What awful experiences to have gone through. I don't think any childbirth classes - or even previous births - could prepare you for such things. But whether or not you plan on having more children, I do think that it is important that you deal with these issues that upset you. Otherwise, you may find that they come back to slap you in the face at another time when you are vulnerable.

You don't need to dismiss your own well-being just because you have become a mother and are responsible for another persons' well-being. It's not selfish to be upset about not having had the sort of birthing that you might have wished for. Of course the aim is to have a healthy baby at the end, but also to have a healthy mum as well.
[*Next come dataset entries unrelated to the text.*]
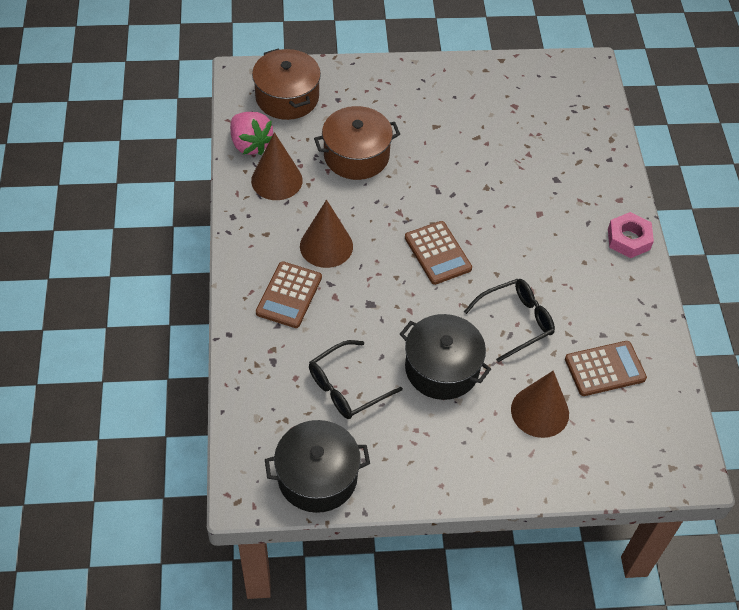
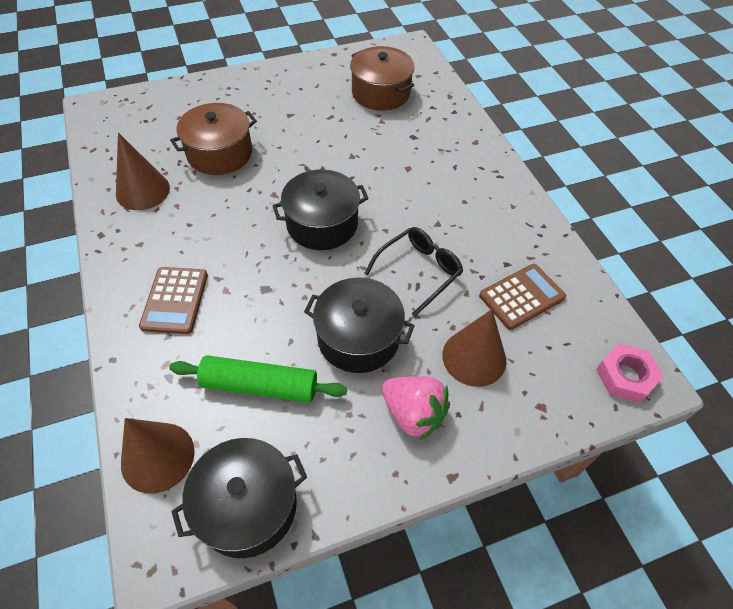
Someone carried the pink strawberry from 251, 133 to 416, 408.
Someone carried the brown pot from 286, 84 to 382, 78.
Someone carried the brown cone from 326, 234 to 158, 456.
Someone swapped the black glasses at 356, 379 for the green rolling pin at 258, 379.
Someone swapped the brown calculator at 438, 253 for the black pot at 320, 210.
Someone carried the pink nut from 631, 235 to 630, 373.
What the experience feels like to you is very important, and if it bothers you then you have every right to address it.

I was very upset by things that had happened during the birth of my first child, and only realised that it remained a problem for me when pretty far along with my second. I arranged a debrief with the Liaison Midwife at my hospital, where she went through my notes with me in great detail and discussed every aspect that concerned or interested me. It was a completely open discussion, with no ulterior motive on the part of the hospital. It was amazing how much better I felt afterwards, and how much more confident in myself.

It might never have occurred to me to do this had I not been pregnant again. I thought that it was past, irrelevant, get on with life. But that's not quite true. Something like what you've gone through can sap your confidence and give you an eternal niggle of guilt - which you don't deserve!